7. 7. The method of claim 6, wherein said positive velocity is not more than half the of peak velocity reached by the shift fork (22) on its way from the synchronizing position to the engaged position.
8. 8. The method of claim 6 or 7, wherein the progress of the shift fork (22) on its way from the synchronizing position to the engaged position is monitored and a time or a location (x5) for decreasing said counter pressure is determined based on said progress.
9. 9. The method of any of claims 4 to 8, wherein at or after the time of decreasing the counter pressure, the control pressure is increased again.
10. 10. The method of claim 9, wherein the control pressure is increased again to a third level which is below said second level of the counter pressure.

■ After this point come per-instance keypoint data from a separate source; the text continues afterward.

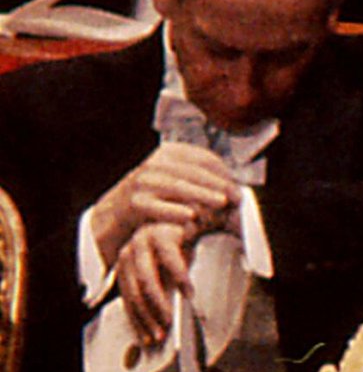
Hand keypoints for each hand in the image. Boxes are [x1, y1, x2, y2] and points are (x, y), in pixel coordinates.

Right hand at [92, 143, 239, 267]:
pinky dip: (176, 211)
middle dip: (217, 184)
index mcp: (168, 154)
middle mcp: (155, 165)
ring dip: (202, 195)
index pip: (201, 158)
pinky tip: (192, 217)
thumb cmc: (155, 200)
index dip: (222, 172)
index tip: (237, 186)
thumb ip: (198, 180)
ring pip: (178, 186)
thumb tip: (233, 189)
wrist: (116, 215)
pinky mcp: (135, 203)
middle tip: (236, 197)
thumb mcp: (174, 181)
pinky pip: (159, 207)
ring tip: (221, 203)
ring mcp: (143, 183)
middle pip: (193, 171)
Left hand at [114, 220, 195, 345]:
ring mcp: (143, 240)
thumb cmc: (184, 249)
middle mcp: (130, 251)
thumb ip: (161, 293)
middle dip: (147, 317)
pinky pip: (170, 261)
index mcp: (127, 262)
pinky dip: (180, 278)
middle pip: (134, 291)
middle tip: (160, 334)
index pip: (127, 297)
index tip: (147, 338)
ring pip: (146, 279)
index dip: (137, 320)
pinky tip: (188, 292)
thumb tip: (161, 323)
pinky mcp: (162, 233)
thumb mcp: (167, 275)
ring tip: (170, 318)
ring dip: (159, 302)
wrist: (198, 220)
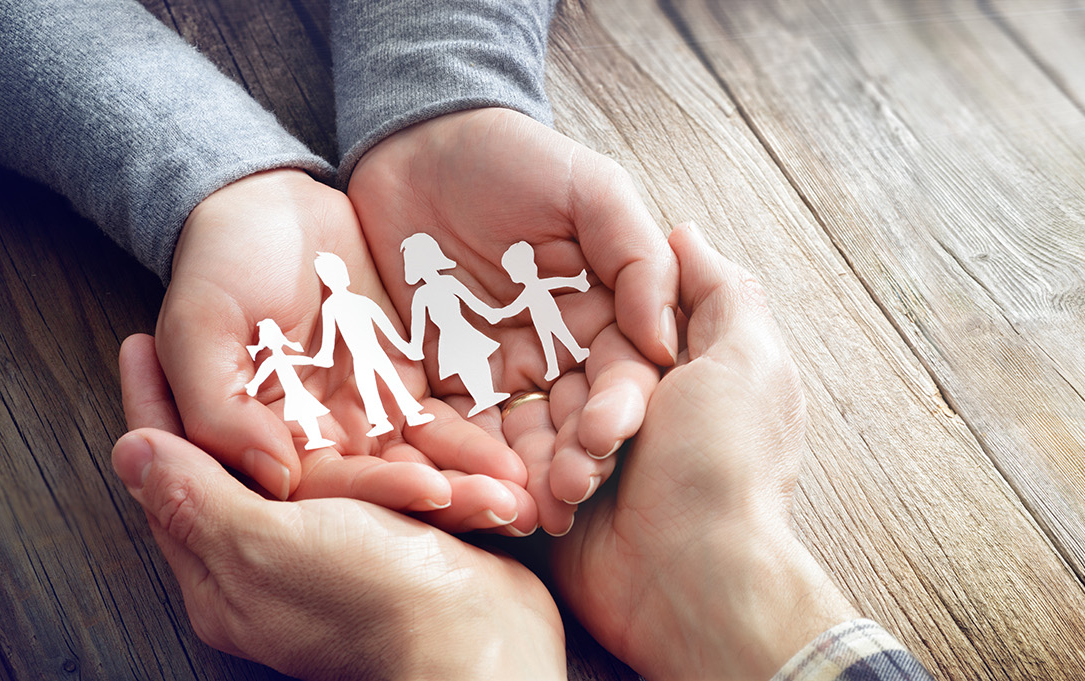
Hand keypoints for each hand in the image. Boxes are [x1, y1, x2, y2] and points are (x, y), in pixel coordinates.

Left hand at [115, 334, 564, 678]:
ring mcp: (339, 551)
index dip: (156, 407)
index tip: (141, 346)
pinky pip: (381, 478)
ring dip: (325, 413)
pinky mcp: (397, 540)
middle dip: (237, 399)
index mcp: (224, 572)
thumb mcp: (264, 543)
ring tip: (306, 353)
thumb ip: (198, 496)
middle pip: (240, 464)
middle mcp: (275, 562)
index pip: (171, 478)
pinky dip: (387, 446)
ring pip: (319, 464)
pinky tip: (385, 406)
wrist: (482, 640)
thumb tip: (131, 452)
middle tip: (225, 334)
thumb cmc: (372, 600)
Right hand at [156, 169, 527, 530]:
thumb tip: (274, 479)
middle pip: (386, 486)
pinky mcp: (406, 387)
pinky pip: (448, 423)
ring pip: (425, 463)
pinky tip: (522, 457)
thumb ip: (220, 406)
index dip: (379, 491)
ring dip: (473, 481)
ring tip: (524, 493)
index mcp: (264, 439)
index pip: (325, 487)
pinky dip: (481, 442)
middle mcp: (320, 440)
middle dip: (447, 500)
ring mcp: (367, 415)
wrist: (267, 205)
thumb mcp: (200, 326)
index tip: (434, 492)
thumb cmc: (219, 262)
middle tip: (506, 509)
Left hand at [349, 108, 674, 535]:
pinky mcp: (445, 378)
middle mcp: (566, 352)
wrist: (419, 141)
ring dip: (527, 477)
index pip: (628, 376)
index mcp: (612, 314)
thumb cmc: (518, 158)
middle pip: (581, 420)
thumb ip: (637, 257)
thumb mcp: (594, 190)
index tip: (605, 439)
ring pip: (527, 437)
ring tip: (523, 510)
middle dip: (578, 461)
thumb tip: (665, 344)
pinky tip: (466, 488)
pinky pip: (458, 428)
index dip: (621, 411)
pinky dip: (464, 461)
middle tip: (566, 494)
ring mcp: (507, 370)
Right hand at [554, 227, 857, 678]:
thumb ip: (719, 291)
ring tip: (585, 472)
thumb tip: (686, 232)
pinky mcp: (563, 503)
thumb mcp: (744, 359)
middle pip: (583, 371)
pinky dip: (533, 477)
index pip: (631, 325)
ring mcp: (605, 462)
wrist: (690, 580)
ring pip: (549, 418)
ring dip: (560, 444)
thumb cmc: (725, 466)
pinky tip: (549, 492)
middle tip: (608, 433)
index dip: (614, 327)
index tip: (589, 328)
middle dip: (588, 401)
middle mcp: (650, 415)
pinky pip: (525, 468)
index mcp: (696, 375)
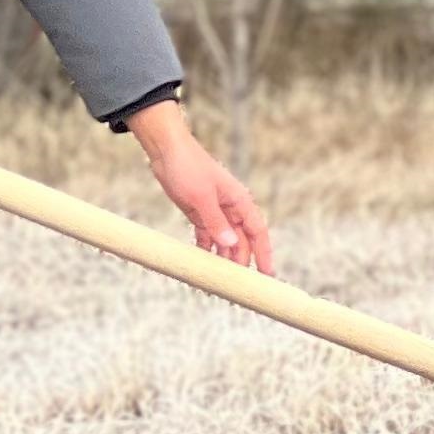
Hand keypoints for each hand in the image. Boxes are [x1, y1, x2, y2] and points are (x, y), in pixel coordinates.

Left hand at [127, 99, 273, 271]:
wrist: (166, 149)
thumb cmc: (187, 166)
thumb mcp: (201, 197)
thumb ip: (215, 221)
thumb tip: (230, 243)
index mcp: (238, 201)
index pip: (257, 231)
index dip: (264, 253)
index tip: (267, 273)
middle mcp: (230, 208)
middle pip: (241, 240)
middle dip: (240, 262)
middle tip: (236, 284)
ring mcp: (215, 211)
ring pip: (225, 241)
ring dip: (223, 258)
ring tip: (219, 279)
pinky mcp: (199, 213)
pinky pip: (207, 236)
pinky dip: (207, 250)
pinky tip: (203, 263)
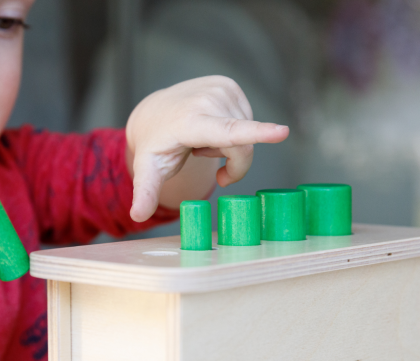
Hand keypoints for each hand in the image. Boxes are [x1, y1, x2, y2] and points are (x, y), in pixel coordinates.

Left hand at [126, 75, 289, 221]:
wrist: (153, 112)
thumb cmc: (155, 143)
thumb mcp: (148, 170)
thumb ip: (145, 192)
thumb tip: (137, 216)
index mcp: (192, 122)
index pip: (228, 131)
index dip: (258, 133)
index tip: (282, 132)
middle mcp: (208, 100)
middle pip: (243, 148)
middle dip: (231, 163)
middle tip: (201, 157)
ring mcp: (221, 89)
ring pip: (247, 135)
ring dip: (228, 146)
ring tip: (202, 138)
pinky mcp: (229, 84)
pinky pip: (246, 119)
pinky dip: (232, 130)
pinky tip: (209, 126)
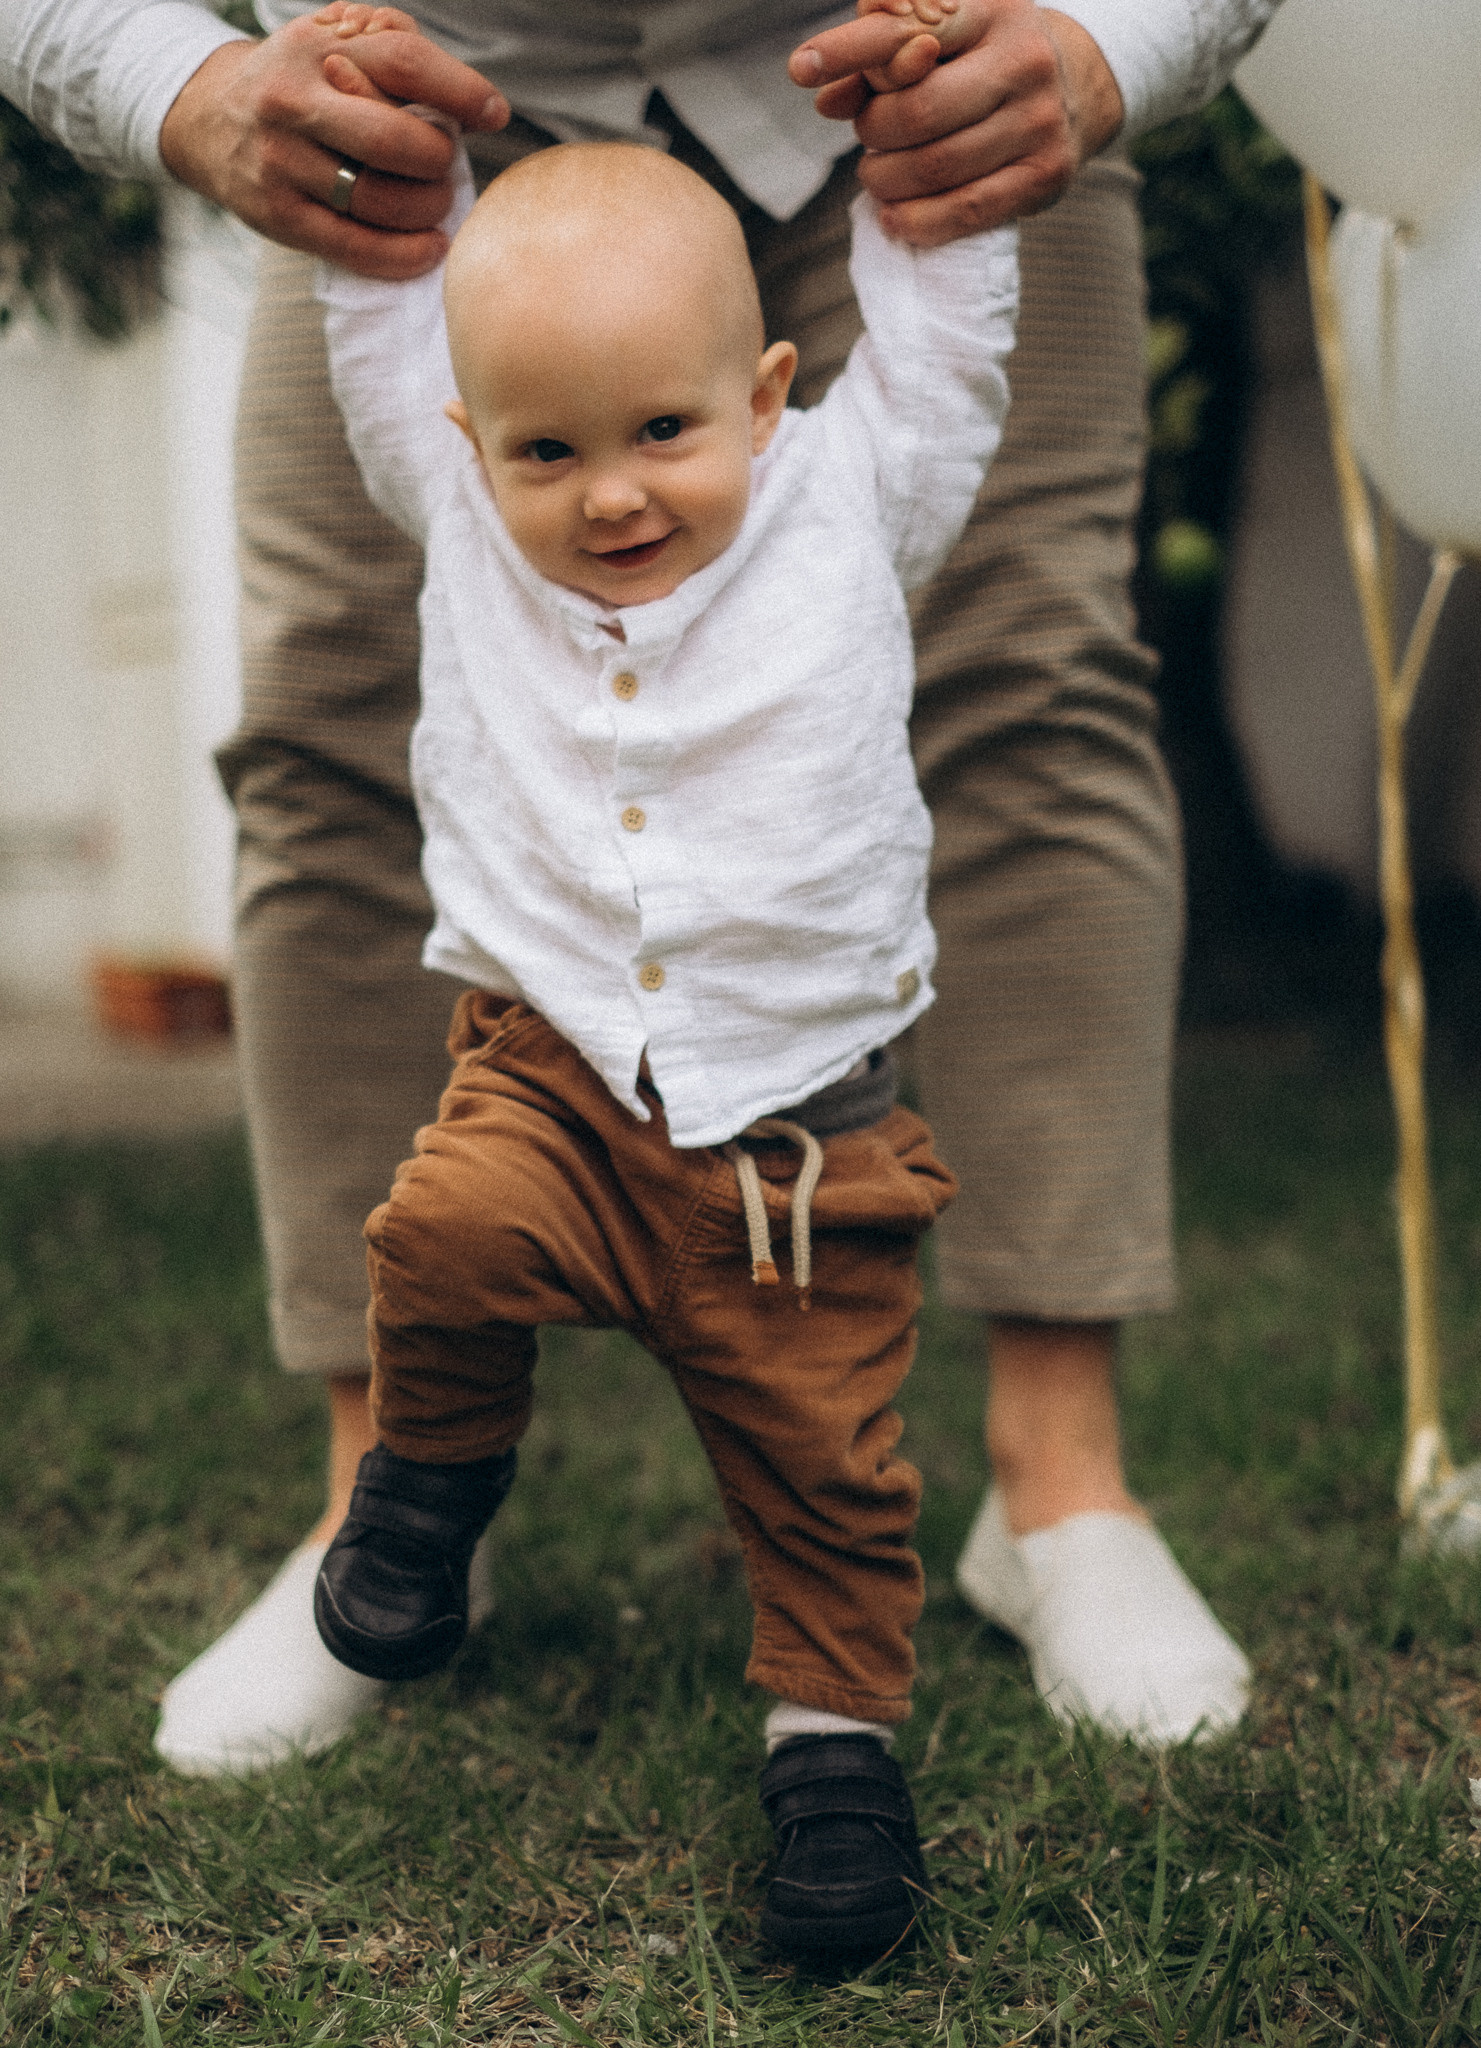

11. 11. A motor vehicle gearbox comprising -at least one synchronizer (15; 16); -at least one source (28, 29) for pressurized hydraulic fluid, -at least one reservoir (26) for unpressurized hydraulic fluid, -a double-acting cylinder (20, 21) having first and second chambers (23, 24); -control valves (27) for selectively connecting said first and second chambers (23, 24) to said reservoirs (26); -a shift fork (22) connected to said double-acting cylinder (20, 21) and displaceable between neutral, synchronizing and engaged positions; and a controller adapted to control said valves based on the method of any of the preceding claims.
12. 12. The gearbox of claim 11 further comprising a pressure regulator (30), an input of which communicates with said source (28, 29) for pressurized hydraulic fluid, and means (27, 31) for bringing into communication the pressure regulator (30) and the second chamber (24)
13. 13. The gearbox of claim 11 or 12, wherein first and second chambers (23, 24) share a flowpath to said low pressure reservoir (26).
14. 14. The gearbox of any of claims 11 to 13, wherein a Hall sensor (34) is associated to the shift fork (22) for detecting the shift fork (22) at an intermediate position between said synchronizing and engaged positions.